Die Songauswahl bei einem Konzert wie diesem verkommt da fast zur Nebensache. Unfassbare 40 Jahre Motörhead werden gefeiert, 40 Jahre in treuen Diensten von Sex, Drugs und Rock’n’Roll. Das kann keine andere Band vorweisen. Nicht ohne Pause oder Entzug. Schon der Einstieg mit „Bomber“ repräsentiert diese englische Band, ja diese ganze Musik wie nichts anderes. Während über der Band ein Flugzeug aus Stahlträgern schwebt, bellt Lemmy ins Mikrofon, feuert Phil Campbell schnelle, punkige Riffs ab, drischt Mikkey Dee sein Drumkit in Grund und Boden.

Ganz gleich, ob man diese Band seit den Siebzigern, Achtzigern, Neunzigern oder erst seit letzter Woche kennt: Nach jedem Song gehen Tausende Fäuste in die Höhe, ertönt ohrenbetäubender Jubel.

Das Publikum hier weiß, dass es nicht selbstverständlich ist, Lemmy noch immer dort oben auf der Bühne zu sehen. Umso euphorischer feiert es „Over The Top“ oder „Orgasmatron“, winkt sogar die Gitarren- und Schlagzeugsolos durch, die der Frontmann offensichtlich zum Verschnaufen nutzt. Dennoch ist es keine Show mit angezogener Handbremse. Es scheint sogar, dass Lemmy im Verlauf des Konzerts lebendiger wird, agiler. Als würde ihm die Musik selbst zu neuer Kraft verhelfen. Das mag kitschig klingen und als mythisch verklärter Unsinn abgetan werden. Aber wenn jemand in diesem Business mythisch verklärten Unsinn verdient hat, dann eben Lemmy.

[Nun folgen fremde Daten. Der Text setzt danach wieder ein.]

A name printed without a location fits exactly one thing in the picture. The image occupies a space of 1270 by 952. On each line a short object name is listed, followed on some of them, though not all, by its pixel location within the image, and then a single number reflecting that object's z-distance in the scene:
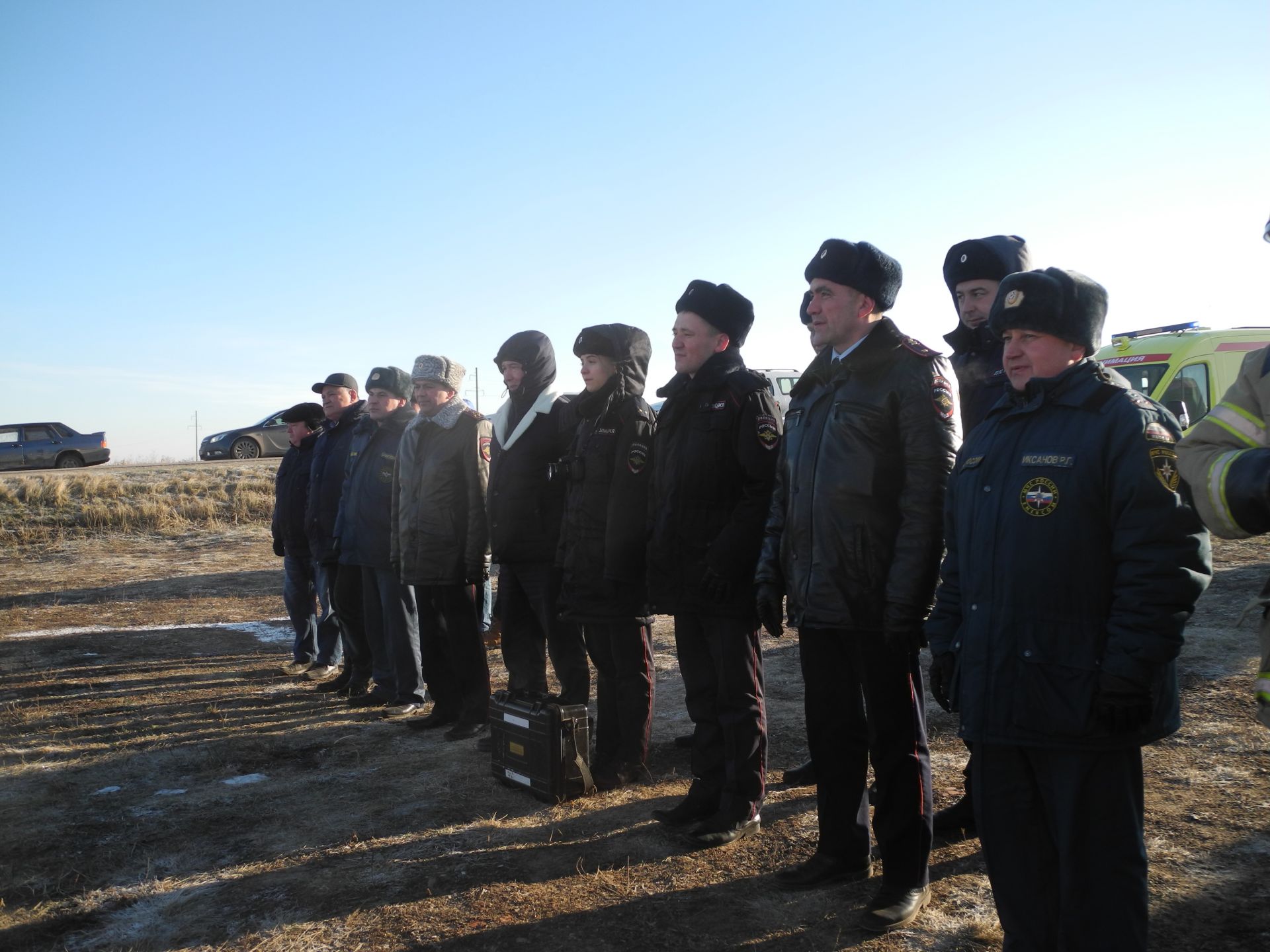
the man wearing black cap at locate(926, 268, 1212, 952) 2.30
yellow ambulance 12.28
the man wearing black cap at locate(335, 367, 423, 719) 6.51
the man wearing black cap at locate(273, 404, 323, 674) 7.88
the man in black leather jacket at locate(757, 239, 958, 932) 3.18
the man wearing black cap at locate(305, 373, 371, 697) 7.02
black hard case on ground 4.54
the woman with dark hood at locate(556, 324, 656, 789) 4.58
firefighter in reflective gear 1.82
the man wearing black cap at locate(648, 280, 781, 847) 3.93
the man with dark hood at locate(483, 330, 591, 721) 5.23
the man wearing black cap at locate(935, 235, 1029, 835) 3.85
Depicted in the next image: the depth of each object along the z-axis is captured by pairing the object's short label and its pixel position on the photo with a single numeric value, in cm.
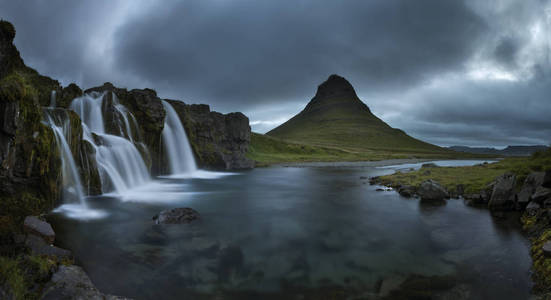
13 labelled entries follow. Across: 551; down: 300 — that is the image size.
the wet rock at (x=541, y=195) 1385
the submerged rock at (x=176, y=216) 1527
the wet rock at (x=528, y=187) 1528
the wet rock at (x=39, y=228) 1021
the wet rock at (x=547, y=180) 1440
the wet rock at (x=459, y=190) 2300
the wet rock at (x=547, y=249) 931
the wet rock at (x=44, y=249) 867
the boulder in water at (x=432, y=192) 2228
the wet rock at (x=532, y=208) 1411
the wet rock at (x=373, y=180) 3474
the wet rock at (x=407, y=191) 2427
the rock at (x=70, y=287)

Vielleicht war es das letzte Mal, dass wir in unseren Breiten „Ace Of Spades“ oder „Overkill“ gehört haben. Vielleicht werden wir Lemmy mit über 70 nicht mehr auf Tournee erleben. Es wäre okay. Die Abschiedsgala der Rock’n’Roll-Gralshüter war das erhofft laute Festspiel.